そこで今回は、しっかりと聴こうとする心構えの大切さ、つまり「聴くことの効用」について書いておこうと思います。
人間は80%以上の情報を目から読み取っていると言われるほど、視覚優位の動物です。しかし、そのことにより前方にしか注意が向かない、という弱点もあります。一方、耳による感覚=聴覚は、受け取る情報量や指向性は視覚に劣るものの聞こえる範囲は全方位型です。ですから、後ろから迫ってくる目には見えない危険を、その物音によって耳で察知できるのです。イヤホンで音楽を聴きながら自転車運転をしている人はいませんか? 非常に危ない行為なので絶対にやめてほしいものです。

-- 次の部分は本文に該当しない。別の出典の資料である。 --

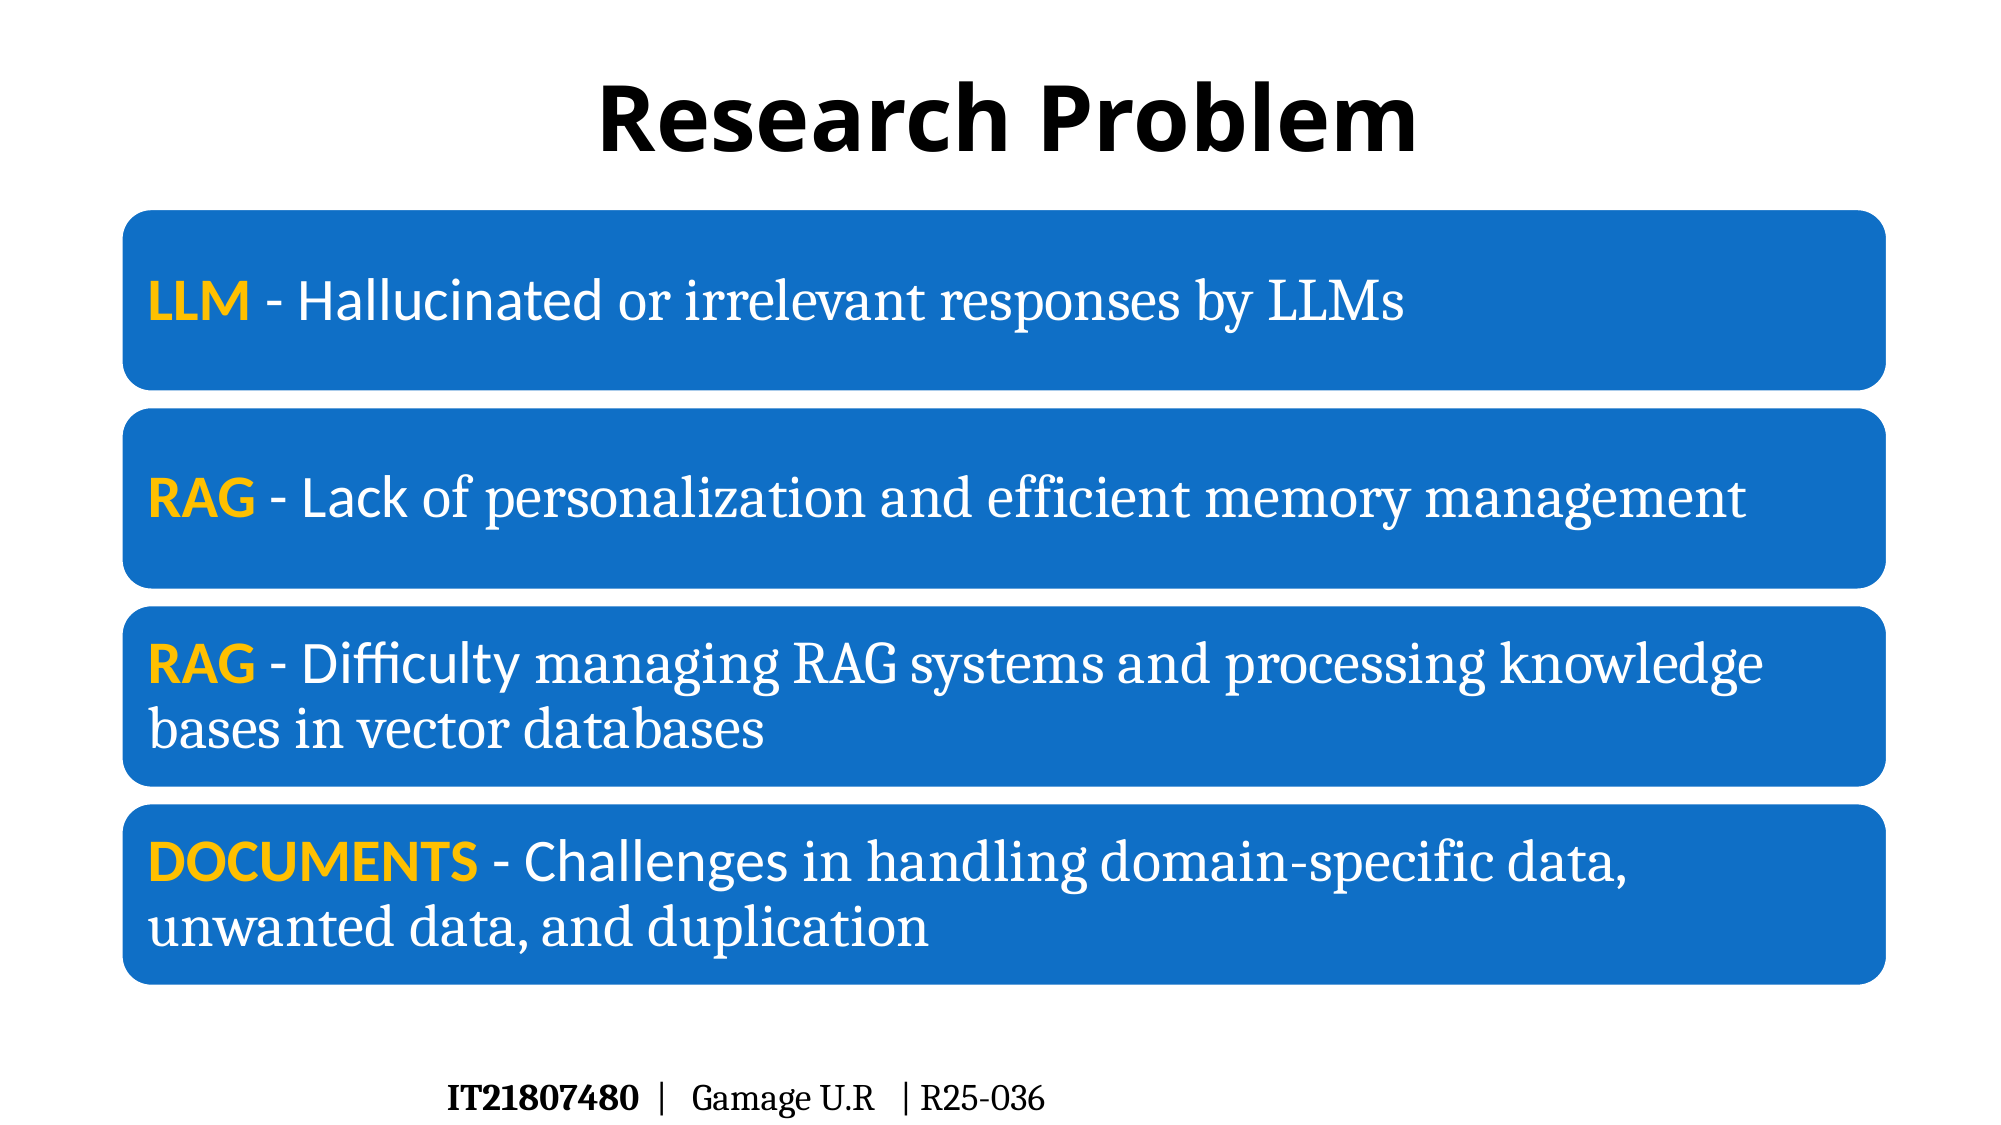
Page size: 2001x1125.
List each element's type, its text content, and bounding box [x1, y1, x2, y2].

text_box RAG - Lack of personalization and efficient memory management [120, 406, 1889, 591]
text_box DOCUMENTS - Challenges in handling domain-specific data, unwanted data, and duplication [120, 802, 1889, 987]
title Research Problem [50, 50, 1967, 180]
text_box LLM - Hallucinated or irrelevant responses by LLMs [120, 208, 1889, 393]
text_box RAG - Difficulty managing RAG systems and processing knowledge bases in vector databases [120, 604, 1889, 789]
text_box IT21807480 | Gamage U.R | R25-036 [432, 1065, 1550, 1125]
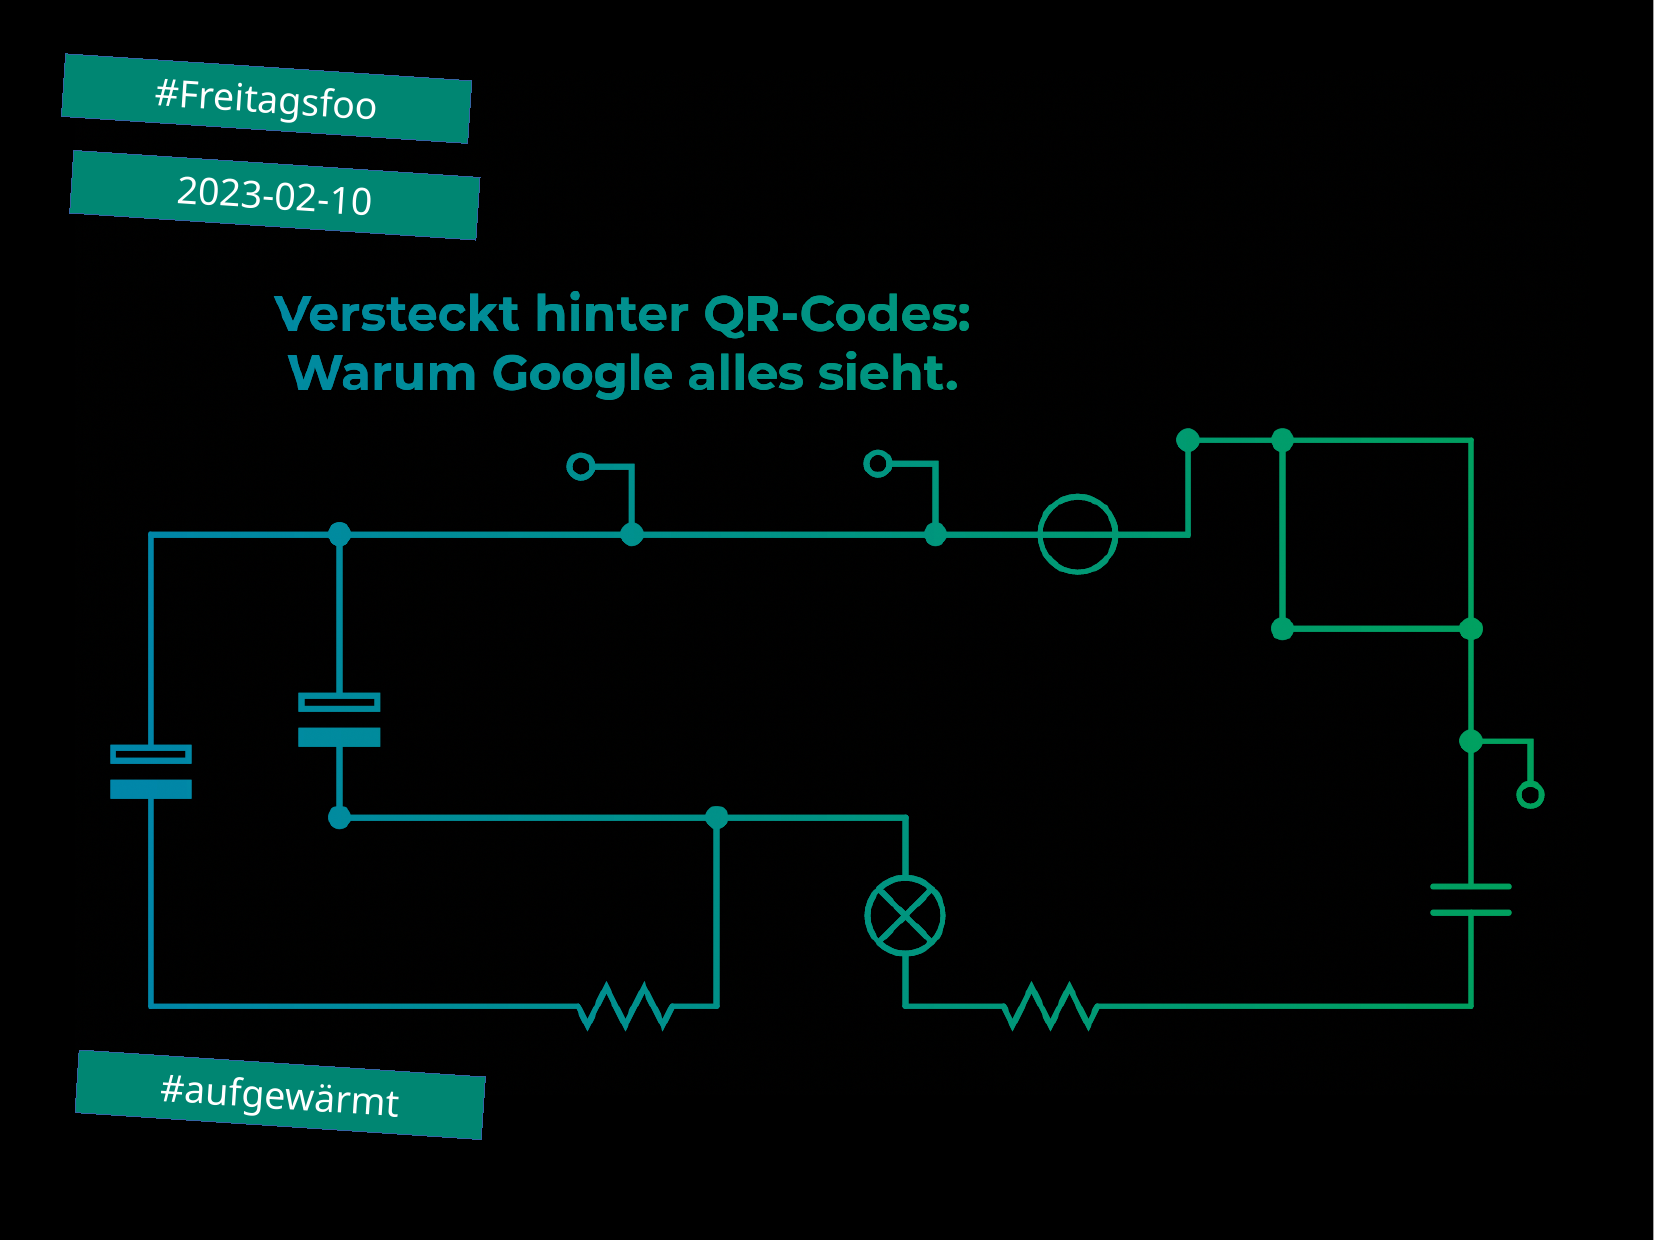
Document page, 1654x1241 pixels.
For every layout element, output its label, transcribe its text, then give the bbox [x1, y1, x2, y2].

text_box #Freitagsfoo [61, 53, 472, 144]
text_box 2023-02-10 [69, 150, 481, 241]
picture [75, 70, 1590, 1095]
text_box #aufgewärmt [75, 1050, 486, 1140]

さて、前置きはこのくらいにして、「聴くことの効用」について書いておきましょう。
その1 … しっかり聴けば、話し手の気分がよくなる。
聴き手がしっかりと聴いていると、すなわち“聴き上手”でいれば、話し手は気分を良くして、メインテーマを補足する有益な内容も披露したくなります。そうすると、聴き手の私たちは、期待値以上の“面白い”話しを聴くことができて得をすることになります。
その2 … しっかり聴けば、成績が上がる。
授業に関して言えば、当然、集中力が増しますので成績アップにつながります。忘れそうになっているのなら、メモを取りましょう。つい先日知り合いの大学教授から聞いた話ですが、最近の学生はノートを取れない、と言っていました。だから成績も良くない。学力や教養が身につかないと。これも、高校時代の習慣です。最初は意識しないとできないことも、習慣になるまで頑張りましょう。そうすれば無意識にノートやメモを取れるようになり、聴く力もどんどんついて、みなさんの知性は大いに増すでしょう。将来の大きな“武器”になると思います。
その3 ・・・ 先読みができるようになる。
「一を聞いて十を知る」という言葉があるように、人の話をよく聴くようになると、次に、その人が何を言うのかが読めるようになっていきます。すなわち、より理解力が深まり、コミュニケーションも豊かになります。人が話しているときにその真意を読み取るように集中してみましょう。相手が伝えようとすることを読み取る能力をつけることは、将来的に、みなさんのコミュニケーション能力を高め、気づきや気働きができて“気の利く”人になれます。これは大きな人間力の一つを身につけるということになります。
いかがでしょうか。聴く力を身につければはたくさん得るものがあると思います。まずは人の話を「聞き流さない。聞き逃さない」ということを意識することです。その心構えが大切です。それが習慣となれば、相手の話の真意をつかみ、自分で噛み砕くことによって自己理解・自己発見にもつながります。そしてはじめて、主体性や意欲が生まれてくるものです。聴く力を身につけることは、岩倉スピリット「仲間とともに、主体的に学ぶ、考える、創造する、そして行動する」の礎になるものです。頑張っていきましょう。